Запомнить тысячу кадров с первого взгляда и отметить композиционное однообразие одного кадра, который повторяется не дважды, как я утверждал, а, как он сказал, трижды, — это мог только Эйзенштейн. Больше я такого человека поразительной памяти и точности [не встречал]. Кстати сказать, никаких других замечаний он не сделал.
«Ну, делайте дальше».
— Что?
— Следующую картину, — сказал он.
Вот и все. Так я никакой рецензии и не удостоился от него. В общем, он одобрил картину.
Я думаю, что хотя [он] одобрительно отнесся к моим экспериментам, но не был от меня в большом восторге. Так мне кажется. Хотя относился ко мне очень хорошо, но позже уже. ‹…›
Первый человек, которому я показал картину, был И. Г. Эренбург. Он только что приехал из Франции.
…Времена были такие, знаете, люди ходили небритые принципиально. Режиссер, который был брит в начале 30-х годов, считался хлыщом, или бездельником, или буржуазным перерожденцем. Небритый режиссер со щетиной трехдневной это был правильный режиссер. Сразу видно, что человек горит энтузиазмом. И я ходил тогда небритый.

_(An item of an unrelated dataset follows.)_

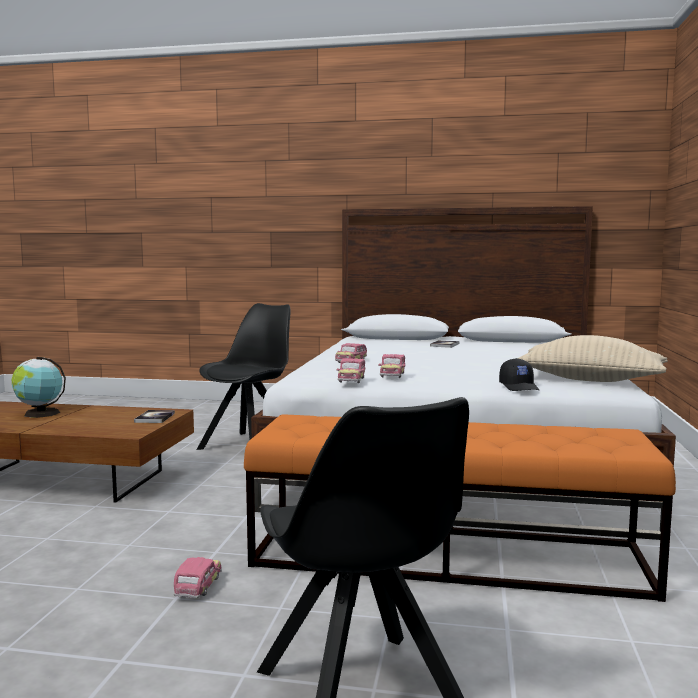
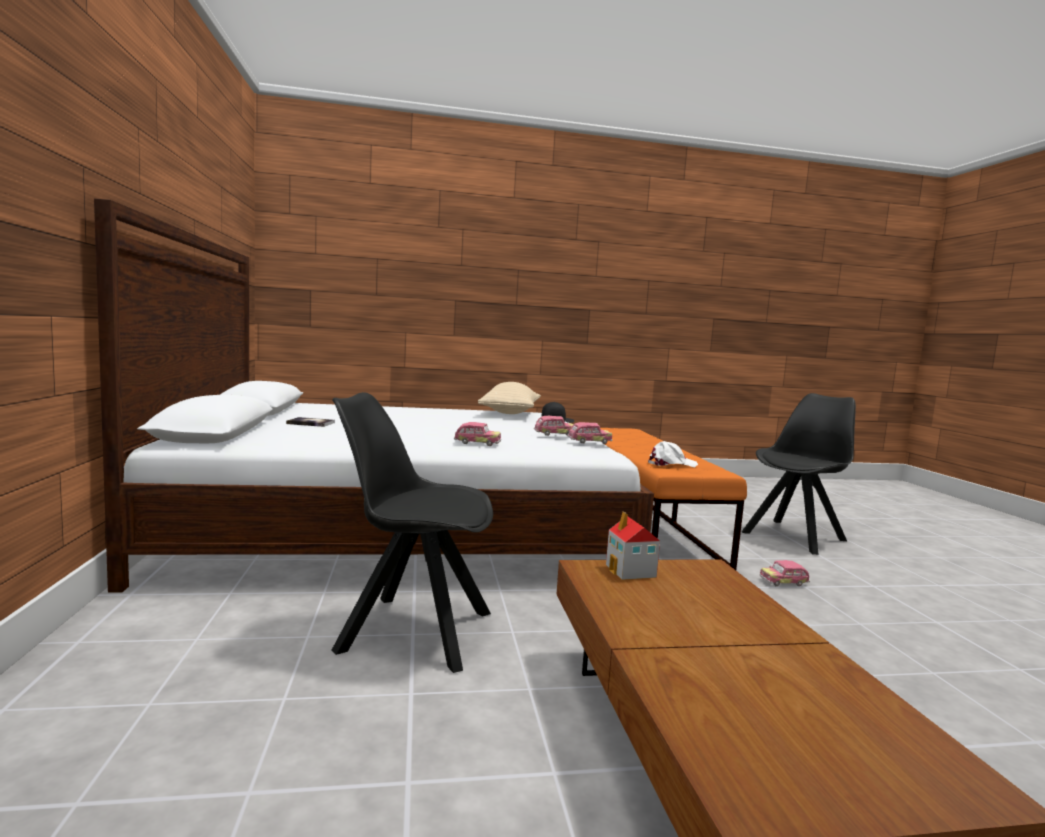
camera: 110 degrees left, 0 degrees up
globe [11,357,66,418] -> none
book [134,410,175,423] -> toy house [606,512,660,580]
none -> white cap [648,441,698,467]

Явился хорошо побритый Эренбург с женой и пуделем. Это меня потрясло. В очень холодной просмотровой, которую мне дали (а он был человек зябкий, ему было холодно), он посмотрел картину, которая ему резко не понравилась: «Ну что же вам сказать? Я буду говорить честно, я не люблю, знаете, все это. Картина плохая. Я вам советую, чтобы ни один француз не видел картину, потому что это скомпрометирует представление французов о стиле советского кинематографа и об актерах советского кинематографа. Этот Мопассан очень точный, глубокий писатель, а у вас какой-то гротеск. Самое же главное то, что видно сразу, что вы западнее Потылихи не бывали. Это не французы. Это даже не пахнет французами. Тут ничего французского нету, все неверно».
Я, достаточно огорченный, спросил Илью Григорьевича, в чем он находит ошибки. Он говорит:
«Да тут все неверно. И едят не так, сидят не так, моются не так. Во-первых, французы не очень-то любят мыться. А у вас Горюнов в путешествии, в гостинице моется до пояса. Это совершенная глупость, ничего подобного быть не могло. Не станет француз-виноторговец мыться в тазу до пояса. И вообще постарается мыться как можно реже. И все так у вас, и гостиница у вас такая, и… И вообще, до свиданья, я пошел».
…Шумяцкий тоже отнесся к картине сурово. Он сказал мне так:
— Вы попытались обмануть нас. Вы немую картину делали с расчетом на звук. Я ясно вижу, как у вас тасуют карты, страшно быстро тасуют карты. Вы ускорили картину, потому что немая на 16 кадров идет, звуковая на 24, вот вы и ускорили.
Я говорю:
— Борис Захарович, побойтесь бога! Если бы я ускорил, то тасовали бы медленнее, а не быстрее. Ведь проекция-то идет на 16 кадров, вы сейчас смотрите на немом экране.
Он говорит:
— Что вы меня обманываете? Все вы жулики.
Я говорю:
— Позвольте, ну почему жулики? Если я снимаю на 16 кадров, выйдет быстрее, а на 24 медленнее. А вы говорите…
— Нет, наоборот, — сказал Шумяцкий, — на 24 будет быстро, больше кадров, а на 16 медленно, и вы меня не обманывайте, — ушел очень сердито: — Я вкачу вам выговор.
А назавтра прискакал кто-то из литераторов и говорит: «Вы знаете, я видел письмо Бориса Захаровича Сталину, и там написано следующее: «Очень интересна картина молодого режиссера Михаила Ромма «Пышка», снятая на советской пленке», в общем, какие-то очень лестные слова пишет о вас Шумяцкий».
Я говорю:
— Не может быть, он вчера из меня сделал котлету. Он говорит:
— А это характер, это на всякий случай он вас шуганул, а вот Сталину он доложил таким образом.